I was just thinking that's the sign of an extremely mature system. No system will never be free of problems, but you will have less of them, and paradoxically, the problems you are left with have far more complicated and usually emergent paths to activation.
What do you mean by this?
"SQLite (Severity: Critical): Infinite loop due to ORDER BY LIMIT optimization"
It's very arguable that the bit in the brackets is editorialization. On the one hand I added it so nontechnical manager types would go "wait, what" and forward the issue internally so techs learn sooner. On the other hand, the subject itself is bad enough that _most_ will figure it out anyway, and pragmatically speaking this probably isn't going to kill anything by not being fixed within the next 30.8 seconds, so...
Although this could be classed as a security vulnerability because now SQL injection can get you DoS. But the likelihood of the DoS being on a server is arguably low. Definitely nonzero but arguably low.

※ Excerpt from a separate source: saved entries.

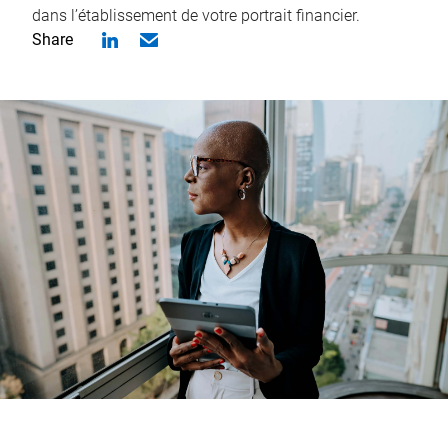
dans l’établissement de votre portrait financier.
Share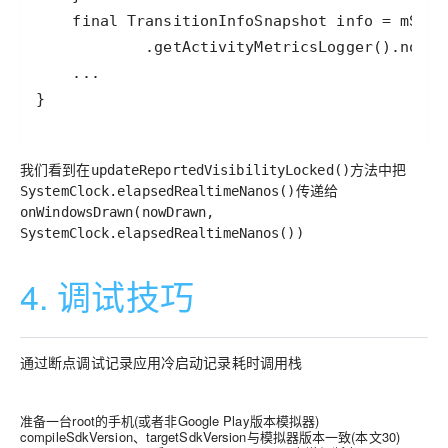
}
我们看到在
方法中把
updateReportedVisibilityLocked()
传递给
SystemClock.elapsedRealtimeNanos()
onWindowsDrawn(nowDrawn,
SystemClock.elapsedRealtimeNanos())
4. 调试技巧
通过断点调试记录应用冷启动记录耗时调用栈
准备一台root的手机(或者非Google Play版本模拟器)
compileSdkVersion、targetSdkVersion与模拟器版本一致(本文30)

How are you suggesting a team on a very large project find this elsewise?
Anyway I'm not suggesting they find it elsewise. In fact as you rightfully pointed out finding bugs like this is incredibly hard.
However surely those code-generator bugs could have been spotted earlier? The reason they weren't was because they didn't cause any obviously wrong behaviour, which made it hard to find them using test, but as long as you pay attention you can still spot them (as evidenced by the fact that they were eventually fixed).
So if you're wondering how a bug like this might have slipped past their 'extensive test coverage', I felt it was important to point out that putting too much trust in those test is also a viable explanation. Not necessarily the right explanation, as I have no way of knowing the situation at SQLite, but a possible explanation.
Presumably they are to find it using something besides tests? Intuition? Casting lots? Code review?
EDIT: Not meant to say that the original comment was reasonable.
Such as, in their draft goals , under S30200, they outline a memory allocator goal by referring to a proof.
Though, if the parents goal was to imply that the whole of SQLite should be verified... I'm not convinced its entirely possible. Quite a lot of SQLite revolves around things around where the halting problem may come into play.
By that argument every implementation of quicksort (say) would be using formal methods. But they aren't. There are some definitions of formal methods allowing this kind of "weaker" form, but for the sake of this discussion such methods do not prevent a particular class of bugs. Explicit goal statements are, while being a very good direction, informal.
> Though, if the parents goal was to imply that the whole of SQLite should be verified... I'm not convinced its entirely possible. Quite a lot of SQLite revolves around things around where the halting problem may come into play.
This is probably correct and I don't recommend to do so. Even CompCert , probably the single most verified C compiler, is not absolutely fully verified and of course there had been bugs in the unverified modules (codegen AFAIK). But formal methods can be partially applied to produce provably more correct code (in some metrics).
SQLite involves extensive amounts of IO, it's a flat-file database most of the time, afterall. That is inherently unsafe, and can't be proven to terminate.
SQLite also has an internal VM, for which it generates code (the source of the bug in this article). The VM is Turing-Complete, hence you can't always prove that it will terminate.
Under reasonable assumptions about I/O (POSIX APIs and stuff), you can certainly prove termination of such operations.
> SQLite also has an internal VM, for which it generates code (the source of the bug in this article). The VM is Turing-Complete, hence you can't always prove that it will terminate.
You don't have to always prove any VM program will terminate. You just have to show termination-preserving refinement of the SQLite code generator (as I alluded to in my other post). You don't even need types for this.
*I'm sure there is some exception out there but it doesn't matter for this argument.